→ **Recorded information**

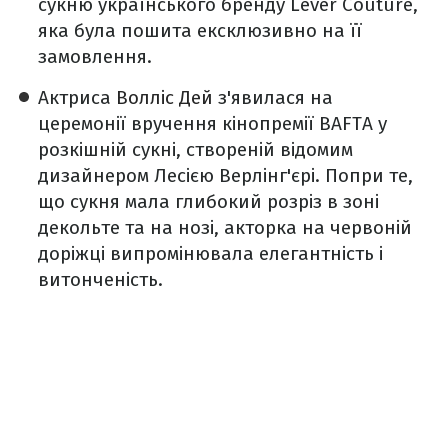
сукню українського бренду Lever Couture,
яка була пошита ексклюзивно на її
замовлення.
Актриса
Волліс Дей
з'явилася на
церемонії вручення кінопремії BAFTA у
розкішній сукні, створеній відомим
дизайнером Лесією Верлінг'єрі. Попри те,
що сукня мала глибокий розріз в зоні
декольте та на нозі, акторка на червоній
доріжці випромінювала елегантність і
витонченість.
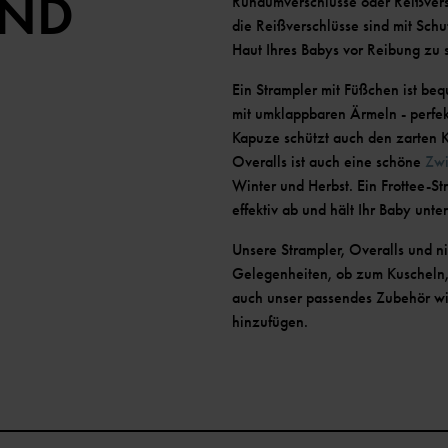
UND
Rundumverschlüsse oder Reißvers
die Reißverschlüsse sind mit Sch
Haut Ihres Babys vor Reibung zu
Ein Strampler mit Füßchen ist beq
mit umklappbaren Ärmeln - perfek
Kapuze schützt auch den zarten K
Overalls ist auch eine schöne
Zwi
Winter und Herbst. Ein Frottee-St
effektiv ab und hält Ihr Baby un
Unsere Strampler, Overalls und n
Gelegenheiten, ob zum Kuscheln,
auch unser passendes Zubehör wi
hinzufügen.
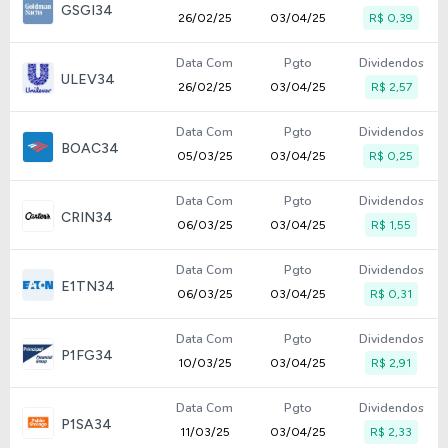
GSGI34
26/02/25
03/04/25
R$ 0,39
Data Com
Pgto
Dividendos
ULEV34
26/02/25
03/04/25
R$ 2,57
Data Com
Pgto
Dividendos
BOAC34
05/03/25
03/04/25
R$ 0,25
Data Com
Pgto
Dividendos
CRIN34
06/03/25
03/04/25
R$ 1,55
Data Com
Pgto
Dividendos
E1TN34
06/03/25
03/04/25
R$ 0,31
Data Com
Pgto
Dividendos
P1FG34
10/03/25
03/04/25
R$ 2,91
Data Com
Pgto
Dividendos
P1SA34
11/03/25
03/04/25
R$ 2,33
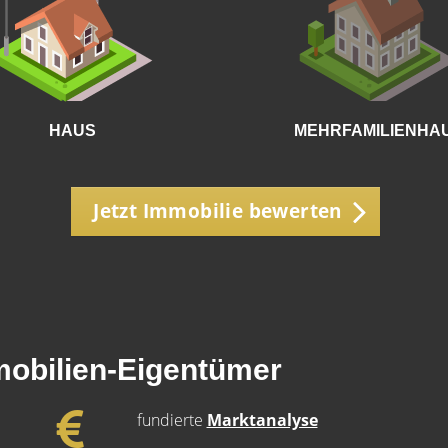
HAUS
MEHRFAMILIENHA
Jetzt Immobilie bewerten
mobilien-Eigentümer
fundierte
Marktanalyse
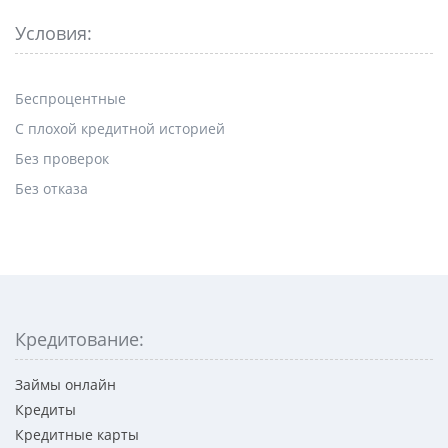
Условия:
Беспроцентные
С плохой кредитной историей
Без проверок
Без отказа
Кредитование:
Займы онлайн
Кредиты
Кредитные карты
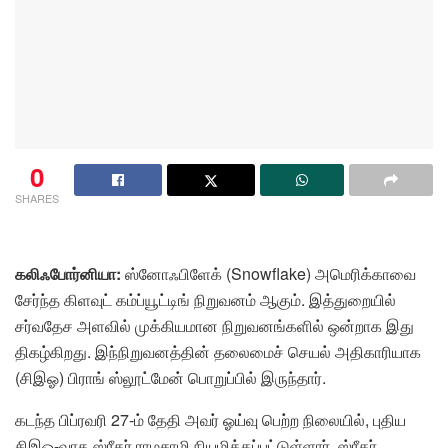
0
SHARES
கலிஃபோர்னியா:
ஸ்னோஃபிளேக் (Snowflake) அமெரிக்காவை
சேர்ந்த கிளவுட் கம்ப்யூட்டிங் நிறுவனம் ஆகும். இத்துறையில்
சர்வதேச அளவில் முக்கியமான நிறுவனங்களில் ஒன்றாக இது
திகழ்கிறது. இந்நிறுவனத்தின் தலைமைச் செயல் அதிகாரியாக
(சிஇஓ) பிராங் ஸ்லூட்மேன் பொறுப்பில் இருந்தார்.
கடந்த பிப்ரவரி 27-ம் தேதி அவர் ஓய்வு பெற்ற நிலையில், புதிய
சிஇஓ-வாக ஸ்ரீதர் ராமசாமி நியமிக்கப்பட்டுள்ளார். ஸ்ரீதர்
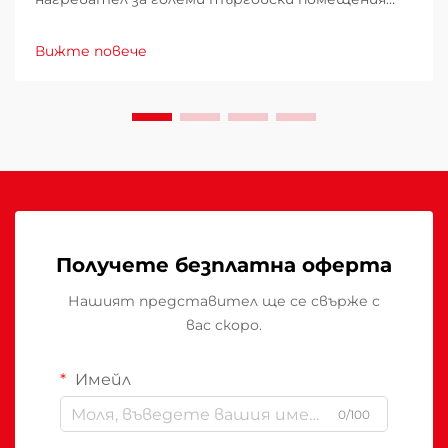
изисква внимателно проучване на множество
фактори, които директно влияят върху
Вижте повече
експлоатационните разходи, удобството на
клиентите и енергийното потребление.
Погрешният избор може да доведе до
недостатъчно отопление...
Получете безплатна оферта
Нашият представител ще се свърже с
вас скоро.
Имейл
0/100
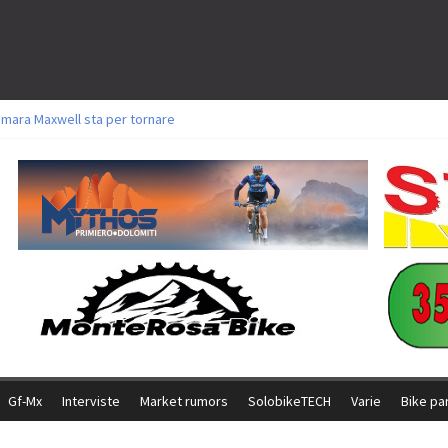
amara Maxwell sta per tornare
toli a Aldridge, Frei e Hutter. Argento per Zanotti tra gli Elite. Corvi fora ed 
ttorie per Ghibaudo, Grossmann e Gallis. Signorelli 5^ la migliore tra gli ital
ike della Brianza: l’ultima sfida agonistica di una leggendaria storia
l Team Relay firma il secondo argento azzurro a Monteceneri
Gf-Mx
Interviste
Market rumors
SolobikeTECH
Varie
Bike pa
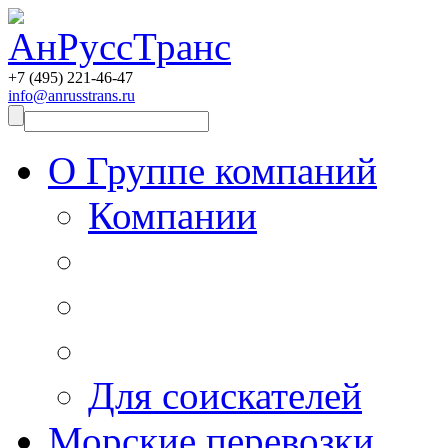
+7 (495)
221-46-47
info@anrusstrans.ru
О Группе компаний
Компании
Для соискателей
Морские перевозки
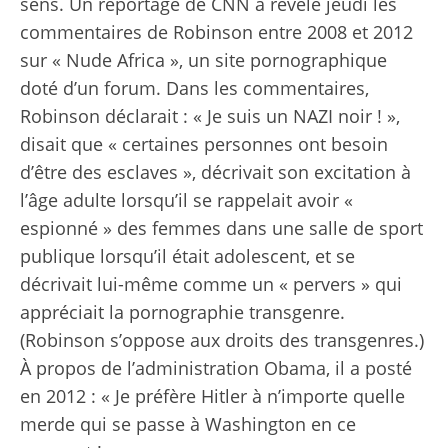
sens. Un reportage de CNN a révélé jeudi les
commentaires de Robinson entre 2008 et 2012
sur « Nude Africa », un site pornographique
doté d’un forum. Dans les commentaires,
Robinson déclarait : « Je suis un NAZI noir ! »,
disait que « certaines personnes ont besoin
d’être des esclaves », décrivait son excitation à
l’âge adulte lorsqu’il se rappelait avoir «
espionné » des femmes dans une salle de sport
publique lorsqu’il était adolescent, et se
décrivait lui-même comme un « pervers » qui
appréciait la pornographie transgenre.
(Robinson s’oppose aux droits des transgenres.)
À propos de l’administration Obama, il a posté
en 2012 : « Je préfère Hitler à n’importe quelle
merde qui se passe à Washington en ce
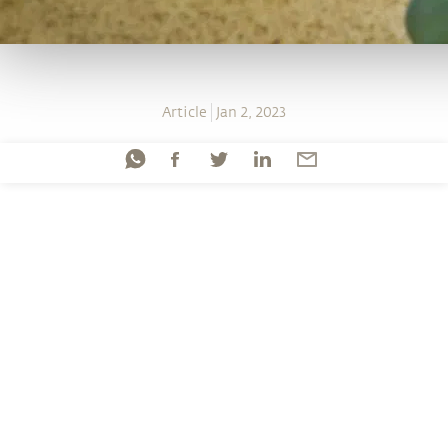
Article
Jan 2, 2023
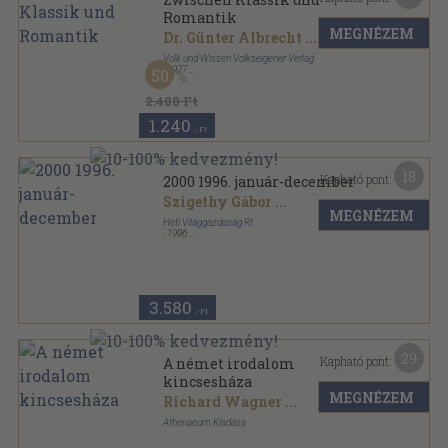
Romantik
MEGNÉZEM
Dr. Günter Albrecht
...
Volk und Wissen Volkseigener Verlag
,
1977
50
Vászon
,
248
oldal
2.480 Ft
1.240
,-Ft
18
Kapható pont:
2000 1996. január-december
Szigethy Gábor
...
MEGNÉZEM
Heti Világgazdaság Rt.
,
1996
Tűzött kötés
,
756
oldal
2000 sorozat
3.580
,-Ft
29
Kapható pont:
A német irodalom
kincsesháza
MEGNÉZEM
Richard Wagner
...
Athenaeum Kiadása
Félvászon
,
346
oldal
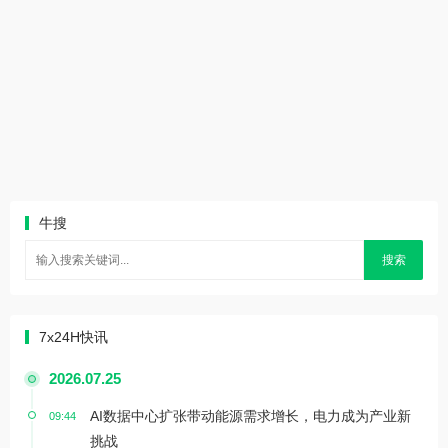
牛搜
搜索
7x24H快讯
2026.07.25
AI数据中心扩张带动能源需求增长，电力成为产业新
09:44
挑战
...
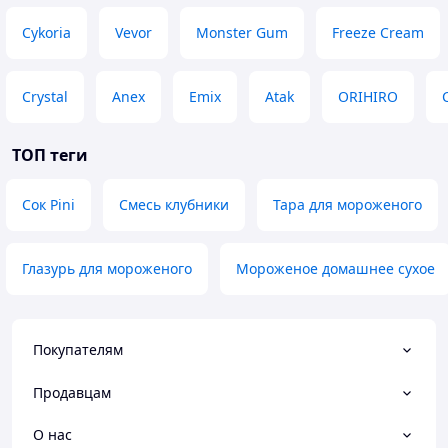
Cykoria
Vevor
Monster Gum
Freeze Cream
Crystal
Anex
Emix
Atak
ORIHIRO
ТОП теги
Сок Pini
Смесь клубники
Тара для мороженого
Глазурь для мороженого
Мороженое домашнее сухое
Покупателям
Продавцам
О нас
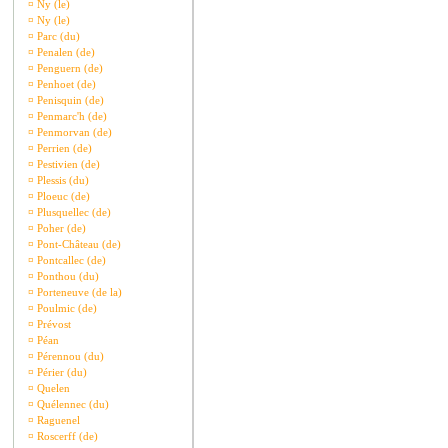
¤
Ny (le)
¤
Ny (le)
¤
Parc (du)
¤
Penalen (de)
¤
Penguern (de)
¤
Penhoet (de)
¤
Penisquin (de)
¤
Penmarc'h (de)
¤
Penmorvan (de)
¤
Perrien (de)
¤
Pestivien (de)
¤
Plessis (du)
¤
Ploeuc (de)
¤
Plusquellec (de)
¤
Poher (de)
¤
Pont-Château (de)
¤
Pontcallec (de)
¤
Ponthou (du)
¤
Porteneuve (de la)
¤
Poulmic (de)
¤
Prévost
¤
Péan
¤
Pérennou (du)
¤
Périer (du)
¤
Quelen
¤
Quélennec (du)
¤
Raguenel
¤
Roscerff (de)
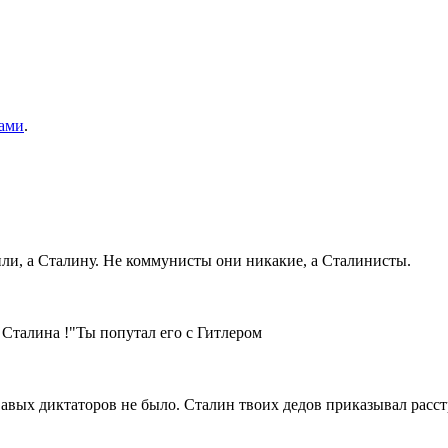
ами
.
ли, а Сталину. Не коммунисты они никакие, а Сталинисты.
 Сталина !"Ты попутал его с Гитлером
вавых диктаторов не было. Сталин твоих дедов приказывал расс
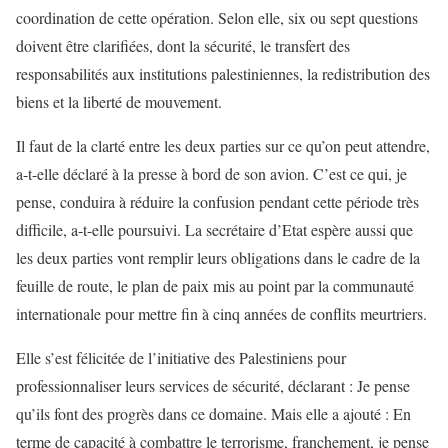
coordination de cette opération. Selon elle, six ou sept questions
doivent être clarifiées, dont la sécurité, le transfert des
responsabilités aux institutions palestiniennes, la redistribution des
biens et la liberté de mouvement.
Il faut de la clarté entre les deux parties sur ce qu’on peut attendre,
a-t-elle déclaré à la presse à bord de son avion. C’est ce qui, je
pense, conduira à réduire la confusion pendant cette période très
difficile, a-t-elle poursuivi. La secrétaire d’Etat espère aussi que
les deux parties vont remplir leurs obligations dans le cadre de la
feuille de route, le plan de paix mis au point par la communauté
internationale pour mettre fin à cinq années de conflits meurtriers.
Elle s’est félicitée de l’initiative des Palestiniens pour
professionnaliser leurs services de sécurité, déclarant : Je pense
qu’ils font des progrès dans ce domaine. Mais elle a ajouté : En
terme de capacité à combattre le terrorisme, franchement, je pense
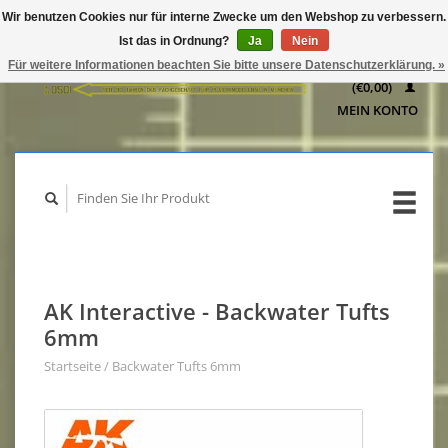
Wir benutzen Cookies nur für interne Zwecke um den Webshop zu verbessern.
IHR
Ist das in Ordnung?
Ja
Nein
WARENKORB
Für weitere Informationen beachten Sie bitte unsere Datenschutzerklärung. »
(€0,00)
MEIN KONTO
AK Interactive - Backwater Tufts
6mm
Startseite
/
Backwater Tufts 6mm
==
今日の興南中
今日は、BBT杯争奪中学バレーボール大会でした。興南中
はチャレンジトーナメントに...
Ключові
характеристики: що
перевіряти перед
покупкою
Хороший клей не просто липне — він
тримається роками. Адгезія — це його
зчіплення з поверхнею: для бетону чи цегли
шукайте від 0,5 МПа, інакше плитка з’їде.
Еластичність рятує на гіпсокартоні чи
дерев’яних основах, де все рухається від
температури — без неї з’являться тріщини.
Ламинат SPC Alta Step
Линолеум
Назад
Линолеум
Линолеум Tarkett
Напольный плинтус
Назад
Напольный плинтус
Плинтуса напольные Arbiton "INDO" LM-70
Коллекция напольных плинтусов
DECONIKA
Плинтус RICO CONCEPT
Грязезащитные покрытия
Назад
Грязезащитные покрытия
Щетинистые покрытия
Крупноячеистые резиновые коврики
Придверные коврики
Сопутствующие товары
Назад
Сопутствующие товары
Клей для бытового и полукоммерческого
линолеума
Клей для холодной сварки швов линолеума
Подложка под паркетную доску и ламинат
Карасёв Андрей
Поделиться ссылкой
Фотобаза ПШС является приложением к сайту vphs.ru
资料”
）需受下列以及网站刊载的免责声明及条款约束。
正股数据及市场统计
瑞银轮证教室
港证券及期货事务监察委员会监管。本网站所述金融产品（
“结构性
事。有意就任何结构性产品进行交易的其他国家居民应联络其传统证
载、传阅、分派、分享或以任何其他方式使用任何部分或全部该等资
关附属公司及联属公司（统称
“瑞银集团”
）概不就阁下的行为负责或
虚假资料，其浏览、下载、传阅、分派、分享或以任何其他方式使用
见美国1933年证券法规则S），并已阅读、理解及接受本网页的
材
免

→ **Task prompt**
Print, word for word, the lines above that run from the line containing "Penmorvan (de)" to the line containing "Backwater Tufts 6mm", both included. Keep the pictures out.

→ **Result of this exercise**
Penmorvan (de)
¤
Perrien (de)
¤
Pestivien (de)
¤
Plessis (du)
¤
Ploeuc (de)
¤
Plusquellec (de)
¤
Poher (de)
¤
Pont-Château (de)
¤
Pontcallec (de)
¤
Ponthou (du)
¤
Porteneuve (de la)
¤
Poulmic (de)
¤
Prévost
¤
Péan
¤
Pérennou (du)
¤
Périer (du)
¤
Quelen
¤
Quélennec (du)
¤
Raguenel
¤
Roscerff (de)
ами
.
ли, а Сталину. Не коммунисты они никакие, а Сталинисты.
 Сталина !"Ты попутал его с Гитлером
вавых диктаторов не было. Сталин твоих дедов приказывал расс
coordination de cette opération. Selon elle, six ou sept questions
doivent être clarifiées, dont la sécurité, le transfert des
responsabilités aux institutions palestiniennes, la redistribution des
biens et la liberté de mouvement.
Il faut de la clarté entre les deux parties sur ce qu’on peut attendre,
a-t-elle déclaré à la presse à bord de son avion. C’est ce qui, je
pense, conduira à réduire la confusion pendant cette période très
difficile, a-t-elle poursuivi. La secrétaire d’Etat espère aussi que
les deux parties vont remplir leurs obligations dans le cadre de la
feuille de route, le plan de paix mis au point par la communauté
internationale pour mettre fin à cinq années de conflits meurtriers.
Elle s’est félicitée de l’initiative des Palestiniens pour
professionnaliser leurs services de sécurité, déclarant : Je pense
qu’ils font des progrès dans ce domaine. Mais elle a ajouté : En
terme de capacité à combattre le terrorisme, franchement, je pense
Wir benutzen Cookies nur für interne Zwecke um den Webshop zu verbessern.
IHR
Ist das in Ordnung?
Ja
Nein
WARENKORB
Für weitere Informationen beachten Sie bitte unsere Datenschutzerklärung. »
(€0,00)
MEIN KONTO
AK Interactive - Backwater Tufts
6mm
Startseite
/
Backwater Tufts 6mm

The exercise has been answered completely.